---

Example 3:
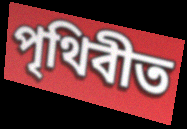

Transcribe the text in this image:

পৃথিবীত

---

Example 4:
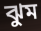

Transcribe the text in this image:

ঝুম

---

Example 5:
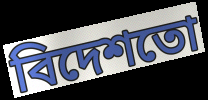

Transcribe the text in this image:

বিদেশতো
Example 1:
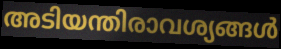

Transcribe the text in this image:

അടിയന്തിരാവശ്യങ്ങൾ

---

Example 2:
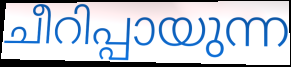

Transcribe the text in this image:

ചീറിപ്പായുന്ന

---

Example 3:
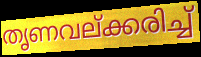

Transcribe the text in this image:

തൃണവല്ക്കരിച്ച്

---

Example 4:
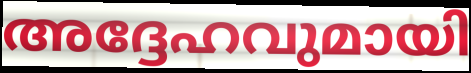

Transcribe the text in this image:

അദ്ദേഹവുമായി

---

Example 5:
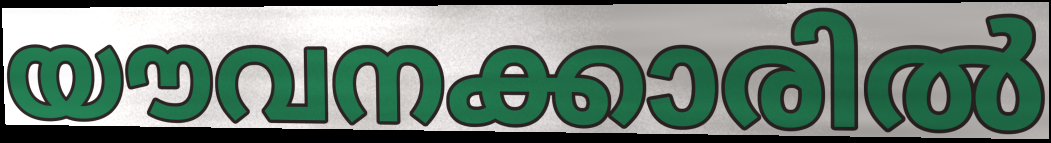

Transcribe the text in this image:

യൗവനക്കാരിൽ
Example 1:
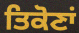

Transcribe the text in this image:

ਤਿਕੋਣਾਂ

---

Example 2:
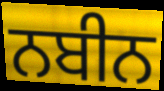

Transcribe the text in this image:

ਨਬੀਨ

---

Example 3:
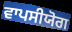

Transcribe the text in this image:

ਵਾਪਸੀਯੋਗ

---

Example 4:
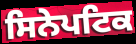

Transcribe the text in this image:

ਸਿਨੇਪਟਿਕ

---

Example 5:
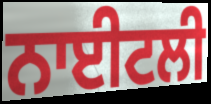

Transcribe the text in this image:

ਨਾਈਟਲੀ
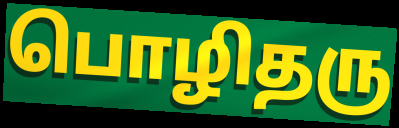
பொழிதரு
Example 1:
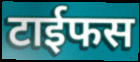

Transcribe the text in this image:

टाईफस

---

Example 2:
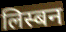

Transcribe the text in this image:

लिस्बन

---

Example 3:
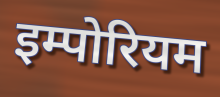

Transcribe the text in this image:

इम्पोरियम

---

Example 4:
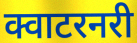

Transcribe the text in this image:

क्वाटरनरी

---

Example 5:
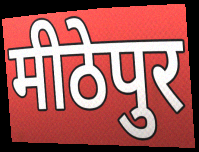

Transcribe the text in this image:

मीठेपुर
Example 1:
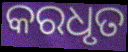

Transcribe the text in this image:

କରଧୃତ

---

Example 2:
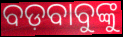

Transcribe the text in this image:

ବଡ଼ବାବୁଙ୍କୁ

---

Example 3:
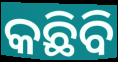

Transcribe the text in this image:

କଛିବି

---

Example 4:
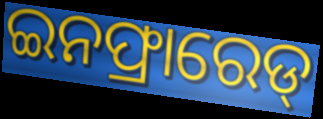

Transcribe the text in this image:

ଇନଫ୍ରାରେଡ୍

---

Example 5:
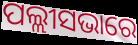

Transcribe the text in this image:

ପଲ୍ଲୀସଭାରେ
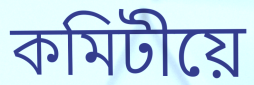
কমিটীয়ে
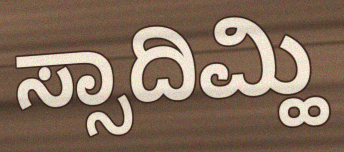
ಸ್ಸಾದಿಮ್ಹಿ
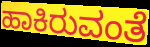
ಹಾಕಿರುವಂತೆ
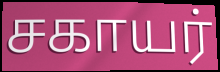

=-=-=-=-=

• [Problem details]: Word for word, give the listing above again, but drop any pictures.

• [Solved problem]:
---

Example 3:

Transcribe the text in this image:

পৃথিবীত

---

Example 4:

Transcribe the text in this image:

ঝুম

---

Example 5:

Transcribe the text in this image:

বিদেশতো
Example 1:

Transcribe the text in this image:

അടിയന്തിരാവശ്യങ്ങൾ

---

Example 2:

Transcribe the text in this image:

ചീറിപ്പായുന്ന

---

Example 3:

Transcribe the text in this image:

തൃണവല്ക്കരിച്ച്

---

Example 4:

Transcribe the text in this image:

അദ്ദേഹവുമായി

---

Example 5:

Transcribe the text in this image:

യൗവനക്കാരിൽ
Example 1:

Transcribe the text in this image:

ਤਿਕੋਣਾਂ

---

Example 2:

Transcribe the text in this image:

ਨਬੀਨ

---

Example 3:

Transcribe the text in this image:

ਵਾਪਸੀਯੋਗ

---

Example 4:

Transcribe the text in this image:

ਸਿਨੇਪਟਿਕ

---

Example 5:

Transcribe the text in this image:

ਨਾਈਟਲੀ
பொழிதரு
Example 1:

Transcribe the text in this image:

टाईफस

---

Example 2:

Transcribe the text in this image:

लिस्बन

---

Example 3:

Transcribe the text in this image:

इम्पोरियम

---

Example 4:

Transcribe the text in this image:

क्वाटरनरी

---

Example 5:

Transcribe the text in this image:

मीठेपुर
Example 1:

Transcribe the text in this image:

କରଧୃତ

---

Example 2:

Transcribe the text in this image:

ବଡ଼ବାବୁଙ୍କୁ

---

Example 3:

Transcribe the text in this image:

କଛିବି

---

Example 4:

Transcribe the text in this image:

ଇନଫ୍ରାରେଡ୍

---

Example 5:

Transcribe the text in this image:

ପଲ୍ଲୀସଭାରେ
কমিটীয়ে
ಸ್ಸಾದಿಮ್ಹಿ
ಹಾಕಿರುವಂತೆ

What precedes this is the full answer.